**Reading text**.
The public key needs to get copied to the authorized_keys file on the server. Thanks to a handy command, this is painless. Replace jason@192.168.1.150 with what your setup would be.
ssh-copy-id jason@192.168.1.150
It'll ask you for your password. Put in your password to the user account you're authenticating against on the file server. Once done, you should be able to run:
ssh jason@192.168.1.150
If it did not ask for a password and your prompt changed, you're good to go. If it asked you for a password, something is likely off. Please note, if you mess around with the SSH keys (by deleting them, adding new ones, etc.) it'll require a reboot (some people have told me log out + log in works fine too) to reset. I don't know enough about that to explain what's happening besides taking the educated guess that the SSH key is getting locked to your session. Unless you plan to tinker around like I did, where I would delete the SSH keys and re-generate them over and over for learning purposes, you won't run into this issue. But if you do, I wanted to throw this out there.

**Record list**.
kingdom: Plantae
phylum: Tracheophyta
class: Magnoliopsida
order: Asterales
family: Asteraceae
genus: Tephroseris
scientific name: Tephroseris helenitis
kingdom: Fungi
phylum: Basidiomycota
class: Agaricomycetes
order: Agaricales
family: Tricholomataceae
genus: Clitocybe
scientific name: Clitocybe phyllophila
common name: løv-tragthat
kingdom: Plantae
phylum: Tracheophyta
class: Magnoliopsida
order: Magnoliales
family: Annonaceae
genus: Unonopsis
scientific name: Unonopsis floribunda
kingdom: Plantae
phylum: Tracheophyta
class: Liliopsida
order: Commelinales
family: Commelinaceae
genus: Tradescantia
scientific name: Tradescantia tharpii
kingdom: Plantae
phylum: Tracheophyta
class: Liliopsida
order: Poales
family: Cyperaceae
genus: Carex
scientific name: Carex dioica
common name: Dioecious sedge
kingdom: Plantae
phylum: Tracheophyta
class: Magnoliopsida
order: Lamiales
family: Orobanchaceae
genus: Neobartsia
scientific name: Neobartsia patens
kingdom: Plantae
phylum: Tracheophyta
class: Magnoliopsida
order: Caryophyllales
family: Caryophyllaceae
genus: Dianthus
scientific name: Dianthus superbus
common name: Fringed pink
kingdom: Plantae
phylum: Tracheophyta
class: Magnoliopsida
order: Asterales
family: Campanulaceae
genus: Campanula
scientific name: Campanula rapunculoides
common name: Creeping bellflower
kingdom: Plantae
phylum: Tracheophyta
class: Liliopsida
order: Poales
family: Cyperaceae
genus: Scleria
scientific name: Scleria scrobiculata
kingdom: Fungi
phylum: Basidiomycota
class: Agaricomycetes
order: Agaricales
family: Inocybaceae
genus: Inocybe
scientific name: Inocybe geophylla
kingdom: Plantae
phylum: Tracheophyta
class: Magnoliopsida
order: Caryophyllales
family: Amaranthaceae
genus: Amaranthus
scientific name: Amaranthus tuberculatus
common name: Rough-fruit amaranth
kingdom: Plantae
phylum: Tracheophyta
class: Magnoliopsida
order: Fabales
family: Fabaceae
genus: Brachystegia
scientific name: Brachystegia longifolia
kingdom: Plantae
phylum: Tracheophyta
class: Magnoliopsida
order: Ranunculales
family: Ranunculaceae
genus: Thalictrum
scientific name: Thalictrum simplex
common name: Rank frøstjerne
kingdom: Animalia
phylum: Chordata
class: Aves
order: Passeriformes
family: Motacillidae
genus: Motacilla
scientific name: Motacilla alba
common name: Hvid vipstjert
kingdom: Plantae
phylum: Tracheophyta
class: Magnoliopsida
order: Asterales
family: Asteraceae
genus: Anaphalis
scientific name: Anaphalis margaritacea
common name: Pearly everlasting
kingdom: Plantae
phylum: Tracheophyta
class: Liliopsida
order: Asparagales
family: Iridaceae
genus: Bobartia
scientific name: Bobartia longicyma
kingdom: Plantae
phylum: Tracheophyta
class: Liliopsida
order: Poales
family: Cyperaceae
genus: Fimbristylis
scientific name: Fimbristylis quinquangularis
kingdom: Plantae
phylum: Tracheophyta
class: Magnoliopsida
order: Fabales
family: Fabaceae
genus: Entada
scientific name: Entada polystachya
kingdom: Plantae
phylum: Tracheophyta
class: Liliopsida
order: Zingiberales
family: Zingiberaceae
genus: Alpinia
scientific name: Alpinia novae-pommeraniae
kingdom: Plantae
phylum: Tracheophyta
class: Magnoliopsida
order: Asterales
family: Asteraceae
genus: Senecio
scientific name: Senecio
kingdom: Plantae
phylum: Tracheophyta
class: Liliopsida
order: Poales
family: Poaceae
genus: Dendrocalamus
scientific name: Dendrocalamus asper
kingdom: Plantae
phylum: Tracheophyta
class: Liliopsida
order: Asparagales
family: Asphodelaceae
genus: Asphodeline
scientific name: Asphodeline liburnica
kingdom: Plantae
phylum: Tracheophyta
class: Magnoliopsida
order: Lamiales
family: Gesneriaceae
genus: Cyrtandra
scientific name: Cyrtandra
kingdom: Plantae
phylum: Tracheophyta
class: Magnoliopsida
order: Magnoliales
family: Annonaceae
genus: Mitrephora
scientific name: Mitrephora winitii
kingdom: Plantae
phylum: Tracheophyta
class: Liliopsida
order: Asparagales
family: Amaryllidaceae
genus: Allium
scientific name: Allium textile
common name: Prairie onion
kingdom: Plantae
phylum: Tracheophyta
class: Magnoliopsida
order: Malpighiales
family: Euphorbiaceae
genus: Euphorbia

**Exercise task 1**. Summarize the SSH key text in two sentences.
**Exercise task 2**. Carry on the SSH key text from its final sentence.
The rows play no part in anything asked here.

**Task result 1**. The public key must be copied to the server's authorized_keys file, which the ssh-copy-id command does after the account password is entered, and a subsequent ssh login that asks for no password and changes the prompt confirms success. Altering the SSH keys afterward requires a reboot, or reportedly a log out and log in, to reset, although this matters only to someone who repeatedly deletes and regenerates the keys.

**Task result 2**.
- So, SSH is set up and you're good to go. Now what? It's rsync's turn. You have opened the door with SSH, now you need to put it in gear with rsync. Rsync is a remote synchronization tool. For my uses, it's pretty much awesome. I suggest you folks read the rsync man page for more information. Just a side note, anybody reading this who uses Linux, please keep man pages in mind. They're quicker than Google. Honestly. You can read them up by going to terminal and typing "man rsync". Of course, you can substitute rsync for any other command to read more about it as well, aka "man cp" etc. The man page will go over the functionality of a bunch of flags. There's a few I personally use and I'll cover them in my own words below. -a Archive mode. This keeps the time, permissions, owner, group, and other various settings the same as the source. I like using -a because it ensures that my data on the file server match my data on the desktop, even down to who owns what and the time stamps. -z Compression mode. I haven't really used this until recently. I'm not sure if I notice a difference because rsync is pretty fast to begin with, but I tack it in there, mostly because, why not? --exclude= Exclude mode. This is if you want to exclude a specific directory, trash, videos, etc. For example, let's say you want to exclude ALL hidden files/folder... you would do --exclude=.* Notice after the equals sign there is a period and *? That ensures you're doing the wild card, meaning EVERYTHING, but only after the period. Since hidden files/folders are began with a period, you can see how it would include .folder1 .folder2 .folder3, etc.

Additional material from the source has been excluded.